Give again only those lines from the start of the entries through the line holding "text_box [661, 699, 1010, 1026]", leaving them as they are.

-------- DATASET CONTENT

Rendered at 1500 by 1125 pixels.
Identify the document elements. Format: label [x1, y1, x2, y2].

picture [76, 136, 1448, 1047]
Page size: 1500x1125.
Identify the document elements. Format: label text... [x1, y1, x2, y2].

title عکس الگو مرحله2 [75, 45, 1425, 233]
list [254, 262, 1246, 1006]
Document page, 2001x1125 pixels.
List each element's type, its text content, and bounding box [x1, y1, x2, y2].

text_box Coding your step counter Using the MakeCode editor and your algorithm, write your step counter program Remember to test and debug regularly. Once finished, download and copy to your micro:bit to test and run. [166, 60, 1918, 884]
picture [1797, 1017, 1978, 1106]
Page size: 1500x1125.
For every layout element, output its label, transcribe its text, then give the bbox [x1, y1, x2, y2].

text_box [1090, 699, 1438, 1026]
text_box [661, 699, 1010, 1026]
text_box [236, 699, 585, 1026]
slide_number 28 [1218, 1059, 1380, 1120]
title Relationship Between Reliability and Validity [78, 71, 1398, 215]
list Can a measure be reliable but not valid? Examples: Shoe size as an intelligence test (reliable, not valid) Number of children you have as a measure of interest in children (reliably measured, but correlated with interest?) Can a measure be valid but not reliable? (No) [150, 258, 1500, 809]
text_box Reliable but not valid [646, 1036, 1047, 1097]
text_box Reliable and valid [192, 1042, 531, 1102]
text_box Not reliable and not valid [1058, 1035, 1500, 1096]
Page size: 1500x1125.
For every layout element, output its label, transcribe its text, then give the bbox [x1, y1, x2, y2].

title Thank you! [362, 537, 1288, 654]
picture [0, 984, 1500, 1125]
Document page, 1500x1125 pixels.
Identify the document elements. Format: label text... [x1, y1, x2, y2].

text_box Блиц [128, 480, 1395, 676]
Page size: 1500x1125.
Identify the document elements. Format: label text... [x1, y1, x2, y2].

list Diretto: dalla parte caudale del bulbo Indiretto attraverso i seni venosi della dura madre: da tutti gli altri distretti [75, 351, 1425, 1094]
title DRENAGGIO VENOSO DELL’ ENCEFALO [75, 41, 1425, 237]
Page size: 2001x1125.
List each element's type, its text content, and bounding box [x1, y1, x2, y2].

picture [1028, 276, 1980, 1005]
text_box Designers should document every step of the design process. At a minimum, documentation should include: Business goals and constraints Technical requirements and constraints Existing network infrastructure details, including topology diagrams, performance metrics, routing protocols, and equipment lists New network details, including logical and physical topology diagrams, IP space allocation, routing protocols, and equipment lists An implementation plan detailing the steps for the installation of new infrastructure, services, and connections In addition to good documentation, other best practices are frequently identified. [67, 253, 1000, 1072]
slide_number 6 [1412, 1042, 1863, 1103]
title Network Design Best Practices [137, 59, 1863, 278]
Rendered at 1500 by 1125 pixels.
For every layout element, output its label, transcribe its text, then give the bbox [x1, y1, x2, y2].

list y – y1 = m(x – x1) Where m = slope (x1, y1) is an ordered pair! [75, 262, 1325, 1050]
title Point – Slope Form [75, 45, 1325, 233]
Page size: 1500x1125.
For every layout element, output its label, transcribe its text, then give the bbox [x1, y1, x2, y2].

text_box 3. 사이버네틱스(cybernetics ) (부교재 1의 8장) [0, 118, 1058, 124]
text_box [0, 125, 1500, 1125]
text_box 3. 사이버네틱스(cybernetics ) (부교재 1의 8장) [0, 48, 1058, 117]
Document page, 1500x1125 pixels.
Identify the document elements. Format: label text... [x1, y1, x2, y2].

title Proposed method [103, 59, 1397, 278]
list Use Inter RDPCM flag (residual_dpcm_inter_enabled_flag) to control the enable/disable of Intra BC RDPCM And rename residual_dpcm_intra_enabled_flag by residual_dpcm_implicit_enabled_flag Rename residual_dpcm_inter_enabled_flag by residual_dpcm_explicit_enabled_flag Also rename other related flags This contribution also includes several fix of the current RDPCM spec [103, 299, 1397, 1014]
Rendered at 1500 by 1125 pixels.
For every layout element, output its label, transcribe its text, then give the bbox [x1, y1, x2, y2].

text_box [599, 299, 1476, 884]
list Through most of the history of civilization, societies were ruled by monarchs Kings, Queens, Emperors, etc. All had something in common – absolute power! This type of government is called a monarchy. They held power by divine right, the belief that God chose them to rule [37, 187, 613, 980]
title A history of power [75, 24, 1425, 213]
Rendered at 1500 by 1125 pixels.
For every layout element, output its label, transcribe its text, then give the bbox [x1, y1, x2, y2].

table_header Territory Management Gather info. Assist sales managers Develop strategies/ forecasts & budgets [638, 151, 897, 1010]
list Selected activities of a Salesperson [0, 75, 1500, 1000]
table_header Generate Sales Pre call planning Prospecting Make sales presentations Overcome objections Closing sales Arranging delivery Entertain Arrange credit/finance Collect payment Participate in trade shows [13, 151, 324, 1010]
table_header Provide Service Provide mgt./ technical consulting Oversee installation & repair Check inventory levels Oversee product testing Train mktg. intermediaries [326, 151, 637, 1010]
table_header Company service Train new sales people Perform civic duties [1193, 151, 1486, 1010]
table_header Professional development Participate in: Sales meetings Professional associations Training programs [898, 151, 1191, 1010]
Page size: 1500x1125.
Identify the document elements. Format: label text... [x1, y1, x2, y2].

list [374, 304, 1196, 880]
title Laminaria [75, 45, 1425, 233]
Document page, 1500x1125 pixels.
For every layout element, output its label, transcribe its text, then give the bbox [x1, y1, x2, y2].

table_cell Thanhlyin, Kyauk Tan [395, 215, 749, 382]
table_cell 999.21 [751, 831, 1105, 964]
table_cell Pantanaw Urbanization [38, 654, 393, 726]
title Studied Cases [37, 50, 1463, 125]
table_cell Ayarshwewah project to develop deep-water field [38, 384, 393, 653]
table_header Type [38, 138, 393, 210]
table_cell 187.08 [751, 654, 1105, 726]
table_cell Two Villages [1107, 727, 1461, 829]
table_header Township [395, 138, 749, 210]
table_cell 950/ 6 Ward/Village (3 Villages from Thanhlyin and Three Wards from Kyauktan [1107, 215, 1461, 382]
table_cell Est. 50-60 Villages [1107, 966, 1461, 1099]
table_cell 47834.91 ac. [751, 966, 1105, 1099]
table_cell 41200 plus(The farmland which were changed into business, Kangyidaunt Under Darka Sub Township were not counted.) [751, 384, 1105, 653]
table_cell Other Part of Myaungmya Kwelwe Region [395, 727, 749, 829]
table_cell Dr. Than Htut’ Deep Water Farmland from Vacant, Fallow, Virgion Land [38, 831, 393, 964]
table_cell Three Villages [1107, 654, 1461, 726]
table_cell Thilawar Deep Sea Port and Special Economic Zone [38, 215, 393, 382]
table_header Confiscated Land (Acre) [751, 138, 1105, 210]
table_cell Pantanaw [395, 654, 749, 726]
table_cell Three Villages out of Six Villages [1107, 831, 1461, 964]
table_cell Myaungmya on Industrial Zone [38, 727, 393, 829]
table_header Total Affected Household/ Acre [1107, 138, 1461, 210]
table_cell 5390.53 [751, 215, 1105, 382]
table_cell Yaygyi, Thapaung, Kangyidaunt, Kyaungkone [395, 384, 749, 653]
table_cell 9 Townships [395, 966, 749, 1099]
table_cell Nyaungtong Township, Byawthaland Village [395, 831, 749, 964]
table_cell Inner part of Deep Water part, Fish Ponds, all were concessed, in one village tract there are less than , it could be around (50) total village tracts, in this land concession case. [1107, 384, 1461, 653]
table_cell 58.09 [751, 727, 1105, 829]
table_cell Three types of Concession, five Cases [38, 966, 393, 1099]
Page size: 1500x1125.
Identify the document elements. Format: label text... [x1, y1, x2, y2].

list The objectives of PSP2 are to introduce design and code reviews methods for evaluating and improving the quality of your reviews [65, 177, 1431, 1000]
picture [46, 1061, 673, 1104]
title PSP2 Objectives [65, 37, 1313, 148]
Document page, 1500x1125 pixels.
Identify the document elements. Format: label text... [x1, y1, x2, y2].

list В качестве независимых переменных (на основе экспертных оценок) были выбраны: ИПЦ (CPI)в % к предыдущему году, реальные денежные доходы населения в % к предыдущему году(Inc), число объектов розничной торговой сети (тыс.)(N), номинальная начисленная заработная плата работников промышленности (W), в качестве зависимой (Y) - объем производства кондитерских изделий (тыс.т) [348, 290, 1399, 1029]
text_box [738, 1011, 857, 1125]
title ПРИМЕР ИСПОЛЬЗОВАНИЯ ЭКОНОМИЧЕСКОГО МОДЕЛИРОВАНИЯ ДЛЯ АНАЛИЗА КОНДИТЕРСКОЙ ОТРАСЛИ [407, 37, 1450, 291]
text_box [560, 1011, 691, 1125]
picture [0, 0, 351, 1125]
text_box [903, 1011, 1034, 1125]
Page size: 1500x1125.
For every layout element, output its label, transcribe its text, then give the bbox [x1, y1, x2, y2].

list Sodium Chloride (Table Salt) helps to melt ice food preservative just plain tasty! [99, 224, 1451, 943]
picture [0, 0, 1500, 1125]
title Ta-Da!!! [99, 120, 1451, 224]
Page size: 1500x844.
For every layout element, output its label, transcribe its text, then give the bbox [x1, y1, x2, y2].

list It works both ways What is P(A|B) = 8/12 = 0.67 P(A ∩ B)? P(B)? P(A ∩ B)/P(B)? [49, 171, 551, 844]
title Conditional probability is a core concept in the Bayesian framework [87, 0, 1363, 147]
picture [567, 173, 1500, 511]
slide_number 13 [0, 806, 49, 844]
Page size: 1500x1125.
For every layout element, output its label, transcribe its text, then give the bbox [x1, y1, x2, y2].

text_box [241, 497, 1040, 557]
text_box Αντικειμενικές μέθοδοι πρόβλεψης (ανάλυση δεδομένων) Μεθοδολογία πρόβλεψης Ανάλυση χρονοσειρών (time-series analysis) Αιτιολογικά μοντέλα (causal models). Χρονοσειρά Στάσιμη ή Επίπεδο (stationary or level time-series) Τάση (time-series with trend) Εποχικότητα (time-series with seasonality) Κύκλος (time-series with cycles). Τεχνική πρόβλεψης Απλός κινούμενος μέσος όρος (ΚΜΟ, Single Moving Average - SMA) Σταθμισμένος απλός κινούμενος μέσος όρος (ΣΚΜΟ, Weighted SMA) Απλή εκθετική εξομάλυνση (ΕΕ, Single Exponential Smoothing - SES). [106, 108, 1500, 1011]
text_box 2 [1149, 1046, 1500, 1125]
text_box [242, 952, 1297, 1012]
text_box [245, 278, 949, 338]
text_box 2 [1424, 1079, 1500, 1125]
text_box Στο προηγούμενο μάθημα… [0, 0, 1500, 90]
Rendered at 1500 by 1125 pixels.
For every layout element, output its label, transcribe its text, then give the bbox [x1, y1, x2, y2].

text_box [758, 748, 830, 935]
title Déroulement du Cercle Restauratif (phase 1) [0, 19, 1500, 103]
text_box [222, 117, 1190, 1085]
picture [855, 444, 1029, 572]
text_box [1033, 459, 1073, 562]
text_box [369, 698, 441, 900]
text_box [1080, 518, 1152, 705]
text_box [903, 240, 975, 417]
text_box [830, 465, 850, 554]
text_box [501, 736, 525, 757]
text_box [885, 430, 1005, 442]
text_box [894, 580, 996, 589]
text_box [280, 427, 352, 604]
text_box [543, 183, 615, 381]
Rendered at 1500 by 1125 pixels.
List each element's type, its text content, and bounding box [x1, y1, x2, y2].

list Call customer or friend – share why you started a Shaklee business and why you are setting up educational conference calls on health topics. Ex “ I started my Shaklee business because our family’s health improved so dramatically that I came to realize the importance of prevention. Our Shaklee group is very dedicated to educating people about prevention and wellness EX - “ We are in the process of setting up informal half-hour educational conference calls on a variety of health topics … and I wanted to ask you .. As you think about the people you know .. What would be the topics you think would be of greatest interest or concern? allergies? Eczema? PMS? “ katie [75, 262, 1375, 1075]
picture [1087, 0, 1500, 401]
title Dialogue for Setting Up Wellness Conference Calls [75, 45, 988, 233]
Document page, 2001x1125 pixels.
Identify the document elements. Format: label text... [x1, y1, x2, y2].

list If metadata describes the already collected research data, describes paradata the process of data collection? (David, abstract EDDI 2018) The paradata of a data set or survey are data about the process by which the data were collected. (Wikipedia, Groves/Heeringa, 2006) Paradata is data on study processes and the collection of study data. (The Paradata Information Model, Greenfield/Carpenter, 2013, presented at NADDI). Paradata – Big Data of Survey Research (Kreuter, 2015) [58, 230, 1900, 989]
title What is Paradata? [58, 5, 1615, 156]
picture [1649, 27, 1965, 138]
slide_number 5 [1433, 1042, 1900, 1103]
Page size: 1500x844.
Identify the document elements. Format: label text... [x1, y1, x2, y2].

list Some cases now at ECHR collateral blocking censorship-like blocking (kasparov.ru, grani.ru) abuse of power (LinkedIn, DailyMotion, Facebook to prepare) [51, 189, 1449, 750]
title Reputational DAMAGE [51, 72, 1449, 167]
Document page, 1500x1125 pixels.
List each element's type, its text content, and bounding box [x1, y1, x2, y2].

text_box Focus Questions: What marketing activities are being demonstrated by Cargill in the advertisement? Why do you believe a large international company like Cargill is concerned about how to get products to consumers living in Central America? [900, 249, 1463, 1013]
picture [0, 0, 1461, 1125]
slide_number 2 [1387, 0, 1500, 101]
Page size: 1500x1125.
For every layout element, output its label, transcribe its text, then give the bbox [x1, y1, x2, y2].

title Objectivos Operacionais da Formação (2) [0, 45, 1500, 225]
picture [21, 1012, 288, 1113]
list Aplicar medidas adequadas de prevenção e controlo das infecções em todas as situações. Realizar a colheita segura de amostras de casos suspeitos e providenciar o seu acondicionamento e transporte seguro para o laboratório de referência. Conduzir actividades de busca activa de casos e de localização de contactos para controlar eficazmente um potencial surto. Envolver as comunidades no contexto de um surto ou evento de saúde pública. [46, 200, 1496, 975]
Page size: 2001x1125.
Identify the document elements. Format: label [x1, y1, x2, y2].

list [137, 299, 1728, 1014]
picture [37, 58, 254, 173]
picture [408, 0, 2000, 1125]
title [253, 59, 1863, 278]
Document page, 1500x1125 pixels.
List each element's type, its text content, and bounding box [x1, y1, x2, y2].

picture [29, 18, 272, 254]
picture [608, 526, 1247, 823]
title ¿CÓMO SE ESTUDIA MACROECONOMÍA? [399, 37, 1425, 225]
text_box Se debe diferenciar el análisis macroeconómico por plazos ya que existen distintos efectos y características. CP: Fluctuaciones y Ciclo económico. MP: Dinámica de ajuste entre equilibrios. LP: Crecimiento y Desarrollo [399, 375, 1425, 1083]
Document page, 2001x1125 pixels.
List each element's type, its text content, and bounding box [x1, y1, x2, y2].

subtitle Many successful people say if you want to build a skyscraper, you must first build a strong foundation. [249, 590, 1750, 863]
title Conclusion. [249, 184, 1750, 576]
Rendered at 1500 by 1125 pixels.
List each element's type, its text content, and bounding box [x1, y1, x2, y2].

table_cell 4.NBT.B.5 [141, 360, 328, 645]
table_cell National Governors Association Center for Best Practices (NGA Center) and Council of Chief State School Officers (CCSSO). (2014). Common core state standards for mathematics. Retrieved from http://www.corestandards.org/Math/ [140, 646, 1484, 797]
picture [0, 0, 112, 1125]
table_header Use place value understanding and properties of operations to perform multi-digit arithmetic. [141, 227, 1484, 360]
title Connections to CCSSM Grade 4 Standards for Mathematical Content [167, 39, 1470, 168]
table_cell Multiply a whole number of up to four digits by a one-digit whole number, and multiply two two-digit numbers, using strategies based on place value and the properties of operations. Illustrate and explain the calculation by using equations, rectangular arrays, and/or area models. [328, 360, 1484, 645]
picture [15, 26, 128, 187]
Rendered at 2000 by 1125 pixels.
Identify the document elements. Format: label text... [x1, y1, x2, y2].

----------------

THE ANSWER:
Rendered at 1500 by 1125 pixels.
Identify the document elements. Format: label [x1, y1, x2, y2].

picture [76, 136, 1448, 1047]
Page size: 1500x1125.
Identify the document elements. Format: label text... [x1, y1, x2, y2].

title عکس الگو مرحله2 [75, 45, 1425, 233]
list [254, 262, 1246, 1006]
Document page, 2001x1125 pixels.
List each element's type, its text content, and bounding box [x1, y1, x2, y2].

text_box Coding your step counter Using the MakeCode editor and your algorithm, write your step counter program Remember to test and debug regularly. Once finished, download and copy to your micro:bit to test and run. [166, 60, 1918, 884]
picture [1797, 1017, 1978, 1106]
Page size: 1500x1125.
For every layout element, output its label, transcribe its text, then give the bbox [x1, y1, x2, y2].

text_box [1090, 699, 1438, 1026]
text_box [661, 699, 1010, 1026]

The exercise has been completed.